There are two types of bloggers – one that records videos and uploads the same to YouTube or any other similar website and another that writes content and publishes it on a CMS such as WordPress, Drupal, etc. Freelancers work for someone when they’re hired, and apply for some small short job. Unless they’re popular, no one or very few people will hire them. Below, we’ve covered some more differences between the two professions:
Freelancing vs Blogging
Work
If you’re a freelancer, you can get a job quickly if you have an online portfolio and good skills. Before people hire you, they may test your skills or may ask you to prove that you’re the best person for the job. Bloggers don’t earn money until their YouTube channel has a good number of subscribers or their videos are watched by thousands of YouTube viewers or their websites get thousands of visitors from search engines.
Guarantee of getting paid
If you’re a freelancer, you are bound to get paid by someone who has hired you. You can ask for the person to send your fees to PayPal or the bank account before you hand over the project to him or her. Blogging is not easy. Search engines won’t send visitors to your website from the day you publish a post. Also, you’ll have to make yourself familiar with Bing or Google webmaster guidelines and follow the same to make sure that your website is not affected by a Google or Bing algorithm update.
As long as the content on your website is good and your site is unaffected by a Google algorithm update, the site will make money. Search engine algorithm updates can be brutal. If your blog is impacted by an update, its traffic may tank by more than 50% overnight. Freelancers on other hand will keep earning money as long as they get clients. Getting new clients online isn’t easy.
Hard work
I consider blogging as a business. A website that makes money is like a shop that is open 24 x 7. People from various parts of the world may visit your website read your content, purchase something from your affiliate link, click on ads displayed on your website, etc. If your blog gets good traffic from search engines, social media sites, etc, it will make money for you while you’re sleeping. For example, I’m from India. Some of my websites get traffic from the US. When it is a day in India, it is night in the US, and vice versa.

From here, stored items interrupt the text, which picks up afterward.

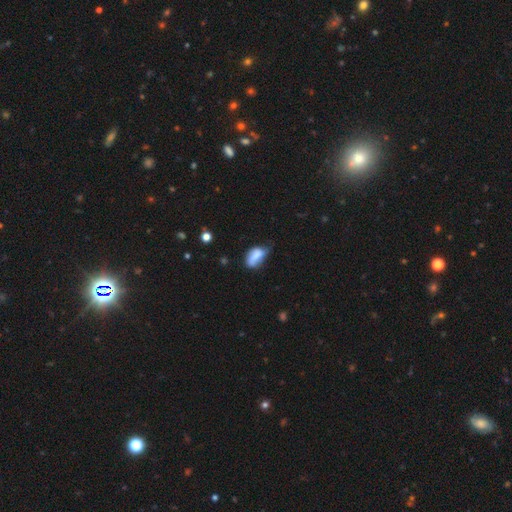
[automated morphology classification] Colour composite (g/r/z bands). It shows a smooth galaxy with no disk features (73%) that is in between round and cigar-shaped (89%). Merging: minor disturbance (42%).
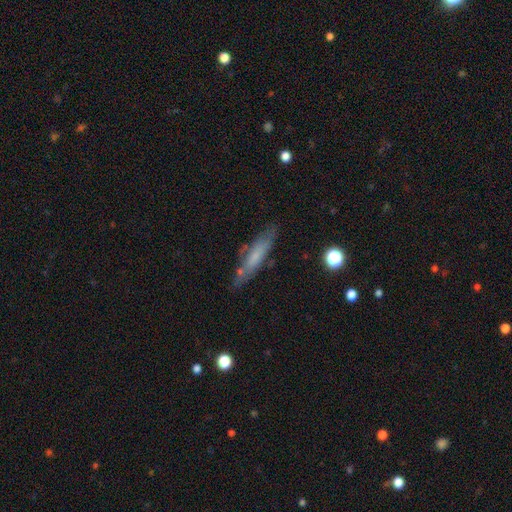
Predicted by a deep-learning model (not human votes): Smooth or featured? smooth (53%)
How rounded? cigar-shaped (77%)
Merging? none (72%)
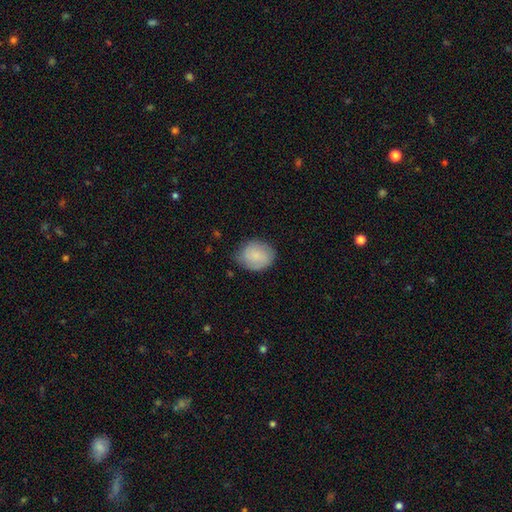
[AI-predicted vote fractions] Q: Smooth or featured?
A: smooth (70%); runner-up: featured or disk (24%)
Q: How rounded?
A: round (54%); runner-up: in between (45%)
Q: Merging?
A: none (69%); runner-up: minor disturbance (25%)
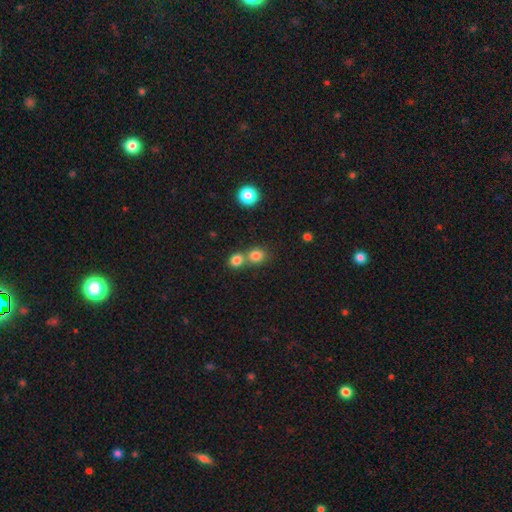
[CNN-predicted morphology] Q: Smooth or featured?
A: smooth (80%); runner-up: star or artifact (13%)
Q: How rounded?
A: round (76%); runner-up: in between (23%)
Q: Merging?
A: none (49%); runner-up: merger (43%)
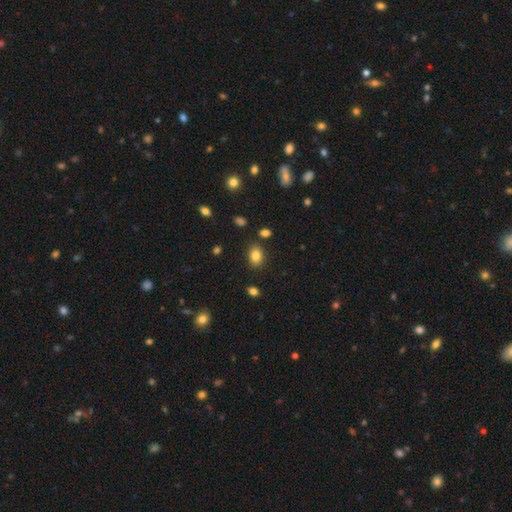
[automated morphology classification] This appears to be a smooth galaxy with no disk features (83%) that is in between round and cigar-shaped (76%). Merging: none (82%).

If your blog is hosted on a server owned by a reputed company, it won’t be down for a minute. The server on which this website is hosted has an uptime of 447 days. Here’s the proof of the same:
Freelancers will have to continue their routine i.e. find work, apply, and complete the job till they work as a freelancer.
Fees
You need three things to start a blog – domain, web hosting, and some knowledge of the framework you will be using to build your website. Hosting can cost between 3 to 30 dollars per month. Domains cost 0.99 to 25 dollars per year. To use an open-source CMS, you don’t have to pay any subscription fees. Freelancing sites such as Upwork, Toptal, Guru, etc will deduct some fee each time you get paid by the client after completing a job/task.
Is freelancing better than blogging or vice versa? Neither one is great, to be honest. Although you can access the internet from any part of the world, it is difficult to make a living or money online. Google algorithm updates have become dreadful in the last few years. After one update, your website traffic can drop by 90% in just a few hours. Hundreds of accounts are created every day on freelancing websites. Not all professionals are hired.